AUTHOR=Berke Sarah K. , Dorgan Kelly M. , Kiskaddon Erin , Bell Susan , Gadeken Kara , Clemo William C. , Keller Erin L. , Caffray Theresa
TITLE=Shallow infaunal responses to the Deepwater Horizon event: Implications for studying future oil spills
JOURNAL=Frontiers in Environmental Science
VOLUME=10
YEAR=2022
URL=https://www.frontiersin.org/journals/environmental-science/articles/10.3389/fenvs.2022.950458
DOI=10.3389/fenvs.2022.950458
ISSN=2296-665X
ABSTRACT=
Infaunal sedimentary communities underpin marine ecosystems worldwide. Understanding how disturbances such as oil spills influence infauna is therefore important, especially given that oil can be trapped in sediments for years or even decades. The 2010 Deepwater Horizon (DWH) event was the largest marine oil spill in United States history, impacting habitats throughout the Northern Gulf of Mexico. We investigated infaunal community structure at two shallow sites in the Chandeleur Islands, LA, United States, over a 2-year period from 2015 to 2016 (5–6 years post-spill).

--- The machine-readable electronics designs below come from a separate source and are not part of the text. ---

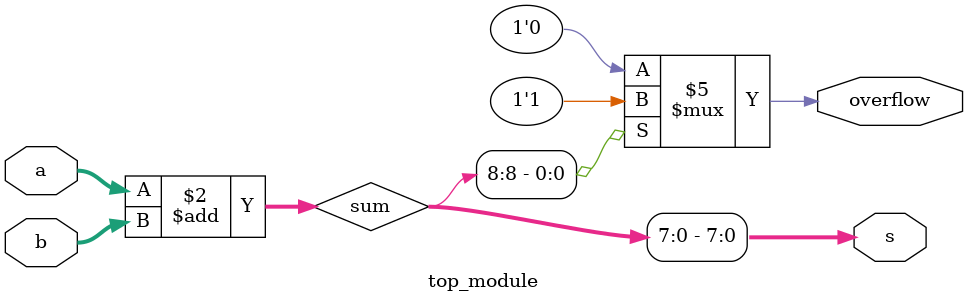
<source format=sv>
module top_module (
	input [7:0] a,
	input [7:0] b,
	output [7:0] s,
	output overflow
);
	
	reg [8:0] sum;
	reg overflow;
	
	always @(*)
	begin
		sum = a + b;
		
		if (sum[8] == 1)
			overflow = 1;
		else
			overflow = 0;
		
		s = sum[7:0];
	end
	
endmodule

</source>
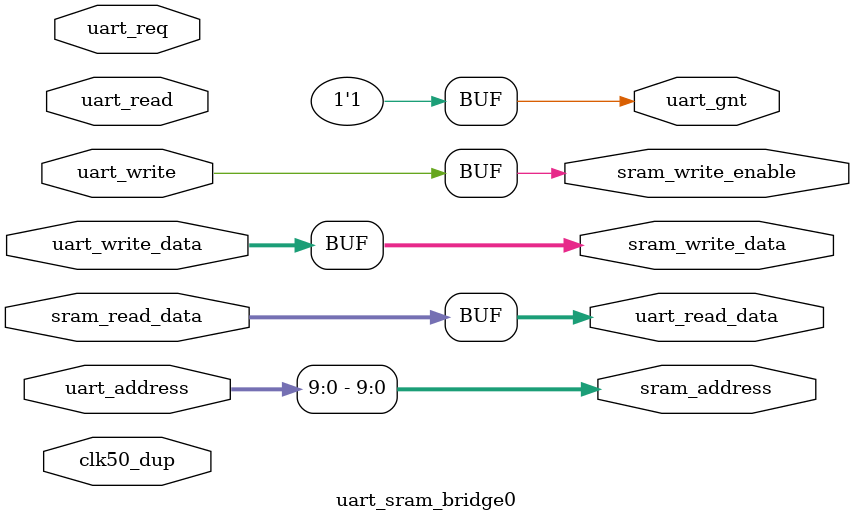
<source format=v>
`timescale 1ns / 1ps
module uart_sram_bridge0
(
  input  wire clk50_dup,

	input	 wire [15:0] uart_address,	// address bus to register file
  output wire  [7:0] uart_read_data,	// write data to register file
	input	 wire  [7:0] uart_write_data,	// write data to register file
	input	 wire        uart_write,		// write control to register file
	input	 wire        uart_read,		// read control to register file
	input  wire        uart_req,		// bus access request signal
	output wire        uart_gnt,		// bus access grant signal

	output wire [9:0] sram_address,
  input  wire [7:0] sram_read_data,
	output wire [7:0] sram_write_data,
	output wire       sram_write_enable
);

assign sram_address      = uart_address[9:0];
assign sram_write_data   = uart_write_data;
assign uart_read_data    = sram_read_data;
assign sram_write_enable = uart_write;
assign uart_gnt = 1;

endmodule

</source>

One site was moderately contaminated with oil from the DWH spill, while the other was only lightly contaminated. Both sites featured patchy Ruppia seagrass meadows, allowing us to compare infaunal communities between sites for seagrass versus unvegetated sediment. The moderately-oiled site featured a significantly different community than that of the lightly oiled site; these differences were driven by altered abundance of key taxa, with some taxa being less abundant at the moderately oiled site but others more abundant. During our second year of sampling, a crude oil slick moved transiently through the moderately-oiled site, allowing us to directly observe responses to an acute re-oiling event. Virtually every taxonomic and community-level metric declined during the re-oiling, with effects more pronounced in seagrass beds than in unvegetated sediment. The sole exception was the snail, Neritina usnea, which we found exclusively at the more-oiled site. Our observations suggest that oil responses are driven more by key taxa than by entire guilds responding together. By identifying the families and genera that showed the largest signal at this pair of sites, we can begin laying groundwork for understanding which benthic taxa are most likely to be impacted by oil spills, both in the immediate aftermath of a spill and through longer-term contamination. While more studies will certainly be needed, this contribution is a step towards developing clear a priori hypotheses that can inform future oil-spill work. Such hypotheses would help to focus future sampling efforts, allowing resources to be directed towards those taxa that are most likely to be responding, and which are potential bio-indicators of oil exposure.